O Presidente da República realizou, esta terça-feira, uma visita de trabalho à  província de Maputo para avaliar os impactos das chuvas  e inundações, que afectaram o sul do país nas últimas semanas.  Daniel Chapo verificou o corte da  Estrada Nacional Número 1 (EN1) e a assistência prestada às  populações deslocadas em centros de acolhimento na Manhiça e em  Marracuene. 

A visita do Chefe do Estado incluiu o posto administrativo 3 de  Fevereiro, no distrito da Manhiça, e o distrito de Marracuene, locais  onde a EN1 se encontra interrompida no troço 3 de  Fevereiro/Incoluane, devido ao galgamento das águas das chuvas,  condicionando a circulação rodoviária e o escoamento de pessoas e  bens.

No distrito da Manhiça, Chapo visitou o centro de  acolhimento instalado na Escola Secundária 3 de Fevereiro, onde  interagiu com as famílias afectadas pelas cheias e avaliou as  condições de assistência humanitária, incluindo alimentação, abrigo e  cuidados de saúde. 

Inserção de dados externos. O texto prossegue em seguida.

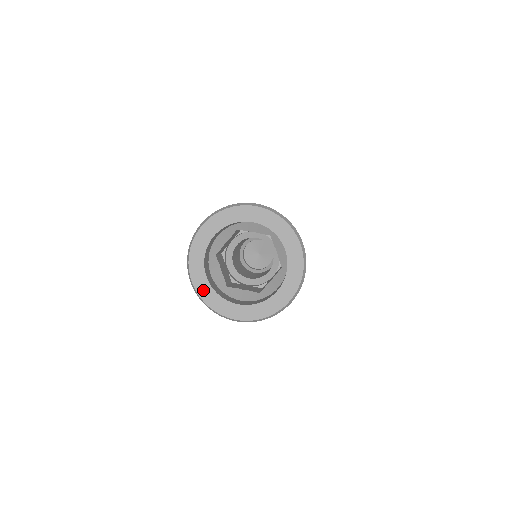
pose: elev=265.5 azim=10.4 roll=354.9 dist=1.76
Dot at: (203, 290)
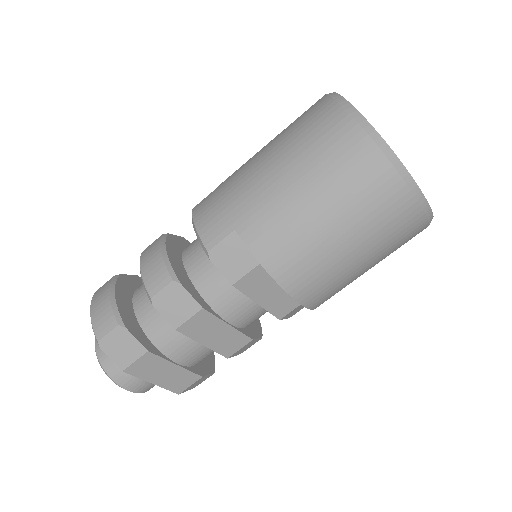
Dot at: occluded
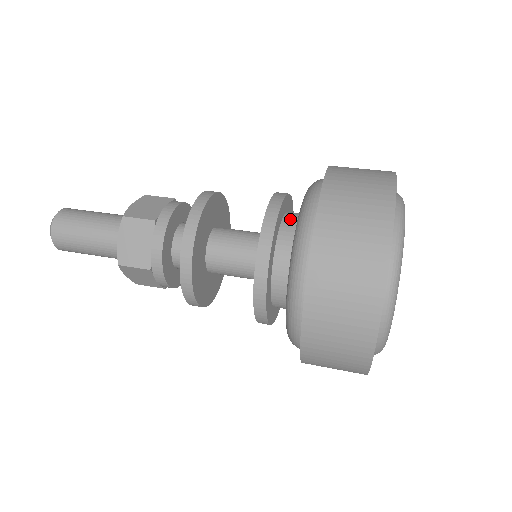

“Viemos visitar o nosso centro, porque é nossa tarefa como  Governo cuidar do nosso povo. Sabemos que sofremos cheias e  inundações, por isso que, em primeiro lugar, vos quero agradecer por  terem acatado as mensagens das nossas autoridades para poderem  sair das zonas onde há água e por terem saído antes de encher, o que  nos permitiu salvar vidas e estarmos aqui juntos”, disse. 

O Presidente da República sublinhou ainda os esforços de resgate  realizados pelo Governo para salvar vidas, reiterando o compromisso  do Estado com a protecção da população: “Mas, como governo e  pai da Nação não podíamos deixar as pessoas morrerem. É nossa  tarefa salvar o povo moçambicano. Vocês acataram as mensagens,  estão aqui neste momento e nós continuamos a trabalhar para que  todos nós que estamos neste centro possamos viver”. 

Relativamente às necessidades imediatas das famílias acolhidas, o  estadista moçambicano anunciou medidas para garantir condições  básicas e a reposição de documentos perdidos, e garantiu que o  Governo assumirá temporariamente os custos de água e energia nos  centros de acolhimento. 

Outrossim, apelou à organização e à higiene nos centros, como forma  de prevenir doenças associadas à época chuvosa, alertando para os  riscos de malária, cólera e diarreias, e defendendo a colaboração  entre as comunidades acolhidas e os profissionais de saúde  destacados no terreno.

No mesmo contacto, informou que o Governo está a trabalhar com as  autoridades locais para identificar e parcelar terrenos em zonas  seguras, dotadas de serviços essenciais, apelando à população para  não vender os lotes atribuídos e evitar o regresso às áreas propensas a  inundações. 

No distrito de Marracuene, Daniel Chapo visitou  o Centro de Acolhimento instalado na Escola Secundária  de Gwaza Muthini, onde replicou a mesma mensagem dirigida às  populações da Manhiça, tendo interagido com os deslocados e  verificado a assistência prestada.